The Era of Privacy Compliance
Think of the headlines you’ve seen over the last few weeks. It would seem everyone is interested in information security breaches, especially those that have everything to do with personal data.
Blockchain seems to be at the forefront of managing digital identities and records for bank accounts, healthcare records (specifically protected health information or PHI), medical records, and more. As a result, regulators have increased their focus on personal privacy legislation with the rollout of CCPA.
People have some trouble understanding how business directives like “privacy,” “data security” and compliance are changing. Strive to educate your staff on what these terms mean and their potential implications for your organization. Only then will they feel in line with your organizations' ideology and stand on privacy and data security.
Defining the Differences
It is a systematic approach to ensuring your organization meets its obligations under the law or according to set standards. One way to measure compliance and ensure this is adhered by putting “compliance” rules into place.

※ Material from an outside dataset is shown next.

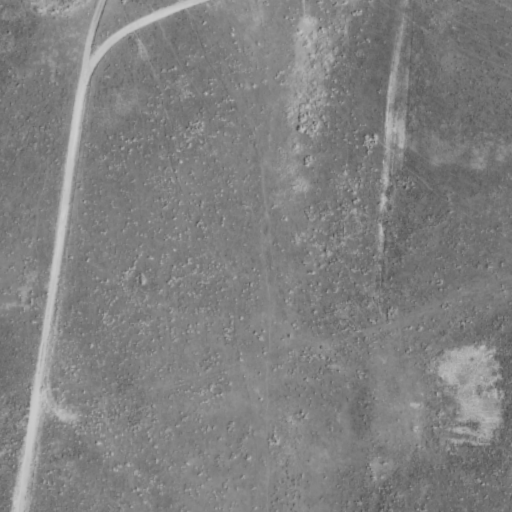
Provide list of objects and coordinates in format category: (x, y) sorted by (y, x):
road: (99, 157)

Having compliance rules in place helps guarantee transparency in all you are doing. These rules will check any wrongdoing before it gets done.
Privacy policies on the other hand are aimed at making sure that companies understand what kind of information they have the right to collect, hold and use. Often, the implementation of these policies involves simply ensuring people are made aware of what information is collected and how their information will be handled.
Companies must be proactive and responsible when it comes to the handling of sensitive data. It is crucial for companies to constantly review current company policies and keep lines of communication open.
Every company must put in place measures to ensure that customer information is secured and handled with care by employees who are entrusted with access to such information. There is no excuse for neglecting this duty.
Compliance and privacy regarding information security are both very crucial. In today's cyber-based world, data privacy is vulnerable to malicious attacks at any time.
Security, which is the primary field of expertise for an Information Security Officer, generally refers to protecting said data from unauthorized access, covering both intentional as well as unintentional acts like system failure or human error.
For privacy, security is an important principle. Institutions ensure the privacy of their constituents’ data via multiple complex protocols designed to prevent security threats from harming or taking away access to data.
External forces can pose several risks to institutions and their constituent that go beyond physical access to information. Indeed, sometimes simple internal data use also threatens the privacy of these individuals when methods are not used to protect the integrity and security of their private information.
Think about making a pie. Each ingredient you add can change the taste and consistency of your pie. Some ingredients complement each other well. But more often than not, different ingredients in your recipe may not go so well together.
Now to security, compliance, and privacy - they're similar in so many respects but combined with a unique approach and strategy for that desired end goal. Your organization and clients will be happy with the results.